§ WHAT YOU SHOULD DO
Those lines of the records that contain "each" are to be located and copied.

___ INFORMATION

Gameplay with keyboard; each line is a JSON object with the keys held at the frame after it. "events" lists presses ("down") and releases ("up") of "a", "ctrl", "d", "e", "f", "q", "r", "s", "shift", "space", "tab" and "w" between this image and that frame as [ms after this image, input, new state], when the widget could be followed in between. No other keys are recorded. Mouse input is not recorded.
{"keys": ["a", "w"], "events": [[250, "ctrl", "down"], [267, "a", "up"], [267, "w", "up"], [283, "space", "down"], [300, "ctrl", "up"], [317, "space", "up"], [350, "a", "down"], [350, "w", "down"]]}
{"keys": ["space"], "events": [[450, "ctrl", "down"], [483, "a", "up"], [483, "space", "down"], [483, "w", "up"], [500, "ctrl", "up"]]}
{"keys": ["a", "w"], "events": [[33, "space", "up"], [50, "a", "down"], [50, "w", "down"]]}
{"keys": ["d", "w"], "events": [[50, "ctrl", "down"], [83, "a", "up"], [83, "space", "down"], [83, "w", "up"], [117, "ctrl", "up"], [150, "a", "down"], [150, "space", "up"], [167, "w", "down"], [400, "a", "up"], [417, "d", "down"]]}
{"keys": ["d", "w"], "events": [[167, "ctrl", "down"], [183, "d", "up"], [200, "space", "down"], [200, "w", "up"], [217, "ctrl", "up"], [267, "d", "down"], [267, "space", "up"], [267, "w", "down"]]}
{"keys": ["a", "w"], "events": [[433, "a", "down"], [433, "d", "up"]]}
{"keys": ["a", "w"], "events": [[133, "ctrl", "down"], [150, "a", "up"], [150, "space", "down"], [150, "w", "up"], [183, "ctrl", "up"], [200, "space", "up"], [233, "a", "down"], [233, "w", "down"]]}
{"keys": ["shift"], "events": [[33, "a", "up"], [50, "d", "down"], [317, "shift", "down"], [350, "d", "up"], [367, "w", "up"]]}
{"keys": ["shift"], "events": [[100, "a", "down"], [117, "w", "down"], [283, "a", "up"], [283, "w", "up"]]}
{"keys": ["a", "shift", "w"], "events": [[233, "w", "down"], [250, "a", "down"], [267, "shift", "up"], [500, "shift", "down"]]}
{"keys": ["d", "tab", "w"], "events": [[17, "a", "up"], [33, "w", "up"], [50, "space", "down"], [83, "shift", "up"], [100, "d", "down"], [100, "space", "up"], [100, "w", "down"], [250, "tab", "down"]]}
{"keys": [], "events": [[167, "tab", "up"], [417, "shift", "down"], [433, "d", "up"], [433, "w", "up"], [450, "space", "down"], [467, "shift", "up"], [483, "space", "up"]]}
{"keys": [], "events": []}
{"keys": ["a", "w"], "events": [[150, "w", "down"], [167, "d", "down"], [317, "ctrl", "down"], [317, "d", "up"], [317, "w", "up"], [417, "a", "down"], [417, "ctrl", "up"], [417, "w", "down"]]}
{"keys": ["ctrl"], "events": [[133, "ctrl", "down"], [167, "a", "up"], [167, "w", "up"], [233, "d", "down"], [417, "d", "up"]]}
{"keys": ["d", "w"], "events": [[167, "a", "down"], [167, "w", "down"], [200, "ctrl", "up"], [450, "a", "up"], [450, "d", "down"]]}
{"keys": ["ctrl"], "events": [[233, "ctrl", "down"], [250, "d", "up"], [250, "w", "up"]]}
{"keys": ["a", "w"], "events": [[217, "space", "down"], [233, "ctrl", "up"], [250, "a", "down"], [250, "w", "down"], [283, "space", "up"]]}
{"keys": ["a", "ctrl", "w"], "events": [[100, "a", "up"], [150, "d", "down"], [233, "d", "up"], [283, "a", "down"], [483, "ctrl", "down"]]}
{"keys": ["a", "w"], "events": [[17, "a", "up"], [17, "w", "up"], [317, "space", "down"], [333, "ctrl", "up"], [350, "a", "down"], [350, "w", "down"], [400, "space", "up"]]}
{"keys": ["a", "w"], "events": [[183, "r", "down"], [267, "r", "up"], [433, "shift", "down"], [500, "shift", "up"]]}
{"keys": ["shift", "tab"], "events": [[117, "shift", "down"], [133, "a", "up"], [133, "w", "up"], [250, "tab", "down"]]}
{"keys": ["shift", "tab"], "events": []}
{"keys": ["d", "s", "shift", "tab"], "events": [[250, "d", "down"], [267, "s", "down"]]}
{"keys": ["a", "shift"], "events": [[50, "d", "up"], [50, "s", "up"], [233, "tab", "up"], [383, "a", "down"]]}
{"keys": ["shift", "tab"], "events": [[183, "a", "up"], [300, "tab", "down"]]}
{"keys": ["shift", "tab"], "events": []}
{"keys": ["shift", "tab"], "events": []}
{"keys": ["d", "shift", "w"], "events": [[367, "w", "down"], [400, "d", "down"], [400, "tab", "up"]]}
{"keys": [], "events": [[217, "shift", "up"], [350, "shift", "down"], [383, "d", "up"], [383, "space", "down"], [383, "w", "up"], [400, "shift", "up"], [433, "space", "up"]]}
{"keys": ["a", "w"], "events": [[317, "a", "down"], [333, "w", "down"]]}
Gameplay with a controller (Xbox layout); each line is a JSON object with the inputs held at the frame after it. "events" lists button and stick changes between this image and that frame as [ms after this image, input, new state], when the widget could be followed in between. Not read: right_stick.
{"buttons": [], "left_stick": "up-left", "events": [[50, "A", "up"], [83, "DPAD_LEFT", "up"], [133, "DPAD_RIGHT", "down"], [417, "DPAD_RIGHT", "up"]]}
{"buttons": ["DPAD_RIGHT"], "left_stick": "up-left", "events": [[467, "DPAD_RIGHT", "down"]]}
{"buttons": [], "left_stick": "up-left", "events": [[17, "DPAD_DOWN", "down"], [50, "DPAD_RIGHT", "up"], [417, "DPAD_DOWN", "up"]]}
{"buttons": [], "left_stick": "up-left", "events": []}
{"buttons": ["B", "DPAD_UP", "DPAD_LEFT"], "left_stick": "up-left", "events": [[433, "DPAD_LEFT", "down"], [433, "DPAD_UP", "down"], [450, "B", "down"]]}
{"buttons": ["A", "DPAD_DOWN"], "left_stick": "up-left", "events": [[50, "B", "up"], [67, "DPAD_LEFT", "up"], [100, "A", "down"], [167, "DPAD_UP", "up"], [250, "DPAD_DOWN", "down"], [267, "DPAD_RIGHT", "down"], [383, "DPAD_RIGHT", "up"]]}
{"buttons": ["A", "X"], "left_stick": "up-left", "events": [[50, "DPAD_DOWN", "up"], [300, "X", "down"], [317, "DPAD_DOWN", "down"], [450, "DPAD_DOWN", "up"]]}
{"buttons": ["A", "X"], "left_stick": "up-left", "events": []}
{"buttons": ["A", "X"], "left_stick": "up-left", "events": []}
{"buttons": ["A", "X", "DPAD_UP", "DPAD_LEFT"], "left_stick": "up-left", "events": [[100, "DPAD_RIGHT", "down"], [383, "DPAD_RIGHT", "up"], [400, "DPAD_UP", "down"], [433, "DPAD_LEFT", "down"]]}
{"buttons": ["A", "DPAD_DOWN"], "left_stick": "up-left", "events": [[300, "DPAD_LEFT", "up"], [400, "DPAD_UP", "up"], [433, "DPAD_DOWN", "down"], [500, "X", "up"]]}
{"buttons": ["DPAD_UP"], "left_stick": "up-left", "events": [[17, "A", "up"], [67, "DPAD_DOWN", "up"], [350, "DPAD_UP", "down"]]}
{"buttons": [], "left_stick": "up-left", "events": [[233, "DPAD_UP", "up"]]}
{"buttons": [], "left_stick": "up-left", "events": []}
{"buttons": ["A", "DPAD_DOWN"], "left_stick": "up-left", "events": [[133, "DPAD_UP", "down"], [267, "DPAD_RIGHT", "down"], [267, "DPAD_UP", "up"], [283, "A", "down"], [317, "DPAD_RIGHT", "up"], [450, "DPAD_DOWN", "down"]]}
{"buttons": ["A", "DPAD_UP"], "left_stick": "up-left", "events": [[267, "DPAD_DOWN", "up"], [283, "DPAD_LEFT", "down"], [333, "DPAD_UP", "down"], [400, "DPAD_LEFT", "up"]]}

______

§ EXERCISE OUTPUT
Gameplay with keyboard; each line is a JSON object with the keys held at the frame after it. "events" lists presses ("down") and releases ("up") of "a", "ctrl", "d", "e", "f", "q", "r", "s", "shift", "space", "tab" and "w" between this image and that frame as [ms after this image, input, new state], when the widget could be followed in between. No other keys are recorded. Mouse input is not recorded.
Gameplay with a controller (Xbox layout); each line is a JSON object with the inputs held at the frame after it. "events" lists button and stick changes between this image and that frame as [ms after this image, input, new state], when the widget could be followed in between. Not read: right_stick.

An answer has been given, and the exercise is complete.